#### [Problem details]
If a line in the records below contains the word "basket", copy it.
+---+
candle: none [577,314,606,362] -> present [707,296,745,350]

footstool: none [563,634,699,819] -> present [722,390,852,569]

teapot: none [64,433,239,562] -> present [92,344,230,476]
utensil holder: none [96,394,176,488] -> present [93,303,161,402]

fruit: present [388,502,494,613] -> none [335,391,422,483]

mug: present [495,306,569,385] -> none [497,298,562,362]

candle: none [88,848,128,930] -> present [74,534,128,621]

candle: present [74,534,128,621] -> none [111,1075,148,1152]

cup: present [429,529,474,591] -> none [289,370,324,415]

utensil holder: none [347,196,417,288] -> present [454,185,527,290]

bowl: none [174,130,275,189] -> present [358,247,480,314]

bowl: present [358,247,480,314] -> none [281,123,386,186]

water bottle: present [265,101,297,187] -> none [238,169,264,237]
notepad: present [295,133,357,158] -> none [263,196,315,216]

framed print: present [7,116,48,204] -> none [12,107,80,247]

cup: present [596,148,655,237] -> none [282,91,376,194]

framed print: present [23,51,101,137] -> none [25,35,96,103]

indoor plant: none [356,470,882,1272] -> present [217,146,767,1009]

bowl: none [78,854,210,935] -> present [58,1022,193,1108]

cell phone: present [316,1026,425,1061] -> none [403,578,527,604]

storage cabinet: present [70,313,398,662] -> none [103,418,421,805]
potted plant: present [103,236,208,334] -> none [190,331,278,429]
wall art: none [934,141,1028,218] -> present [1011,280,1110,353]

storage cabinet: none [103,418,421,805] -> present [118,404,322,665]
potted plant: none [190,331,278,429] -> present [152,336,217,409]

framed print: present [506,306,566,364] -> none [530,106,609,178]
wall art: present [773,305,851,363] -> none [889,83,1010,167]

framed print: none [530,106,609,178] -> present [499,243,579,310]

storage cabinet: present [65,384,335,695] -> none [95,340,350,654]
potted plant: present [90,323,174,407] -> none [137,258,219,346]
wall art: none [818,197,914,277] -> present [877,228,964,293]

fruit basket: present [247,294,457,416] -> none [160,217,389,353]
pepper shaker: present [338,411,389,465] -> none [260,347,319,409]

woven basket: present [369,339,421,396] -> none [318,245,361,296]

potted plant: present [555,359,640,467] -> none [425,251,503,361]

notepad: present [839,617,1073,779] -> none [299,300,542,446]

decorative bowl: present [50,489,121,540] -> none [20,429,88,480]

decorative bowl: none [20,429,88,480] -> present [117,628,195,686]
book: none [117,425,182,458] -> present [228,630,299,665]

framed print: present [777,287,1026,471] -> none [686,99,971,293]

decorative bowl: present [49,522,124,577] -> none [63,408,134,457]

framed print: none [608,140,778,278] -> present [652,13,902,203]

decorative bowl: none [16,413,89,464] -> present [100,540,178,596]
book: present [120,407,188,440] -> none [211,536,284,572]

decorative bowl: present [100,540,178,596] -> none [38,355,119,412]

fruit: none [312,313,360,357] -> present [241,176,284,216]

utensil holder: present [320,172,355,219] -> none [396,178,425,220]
+---+
#### [Response]
fruit basket: present [247,294,457,416] -> none [160,217,389,353]
woven basket: present [369,339,421,396] -> none [318,245,361,296]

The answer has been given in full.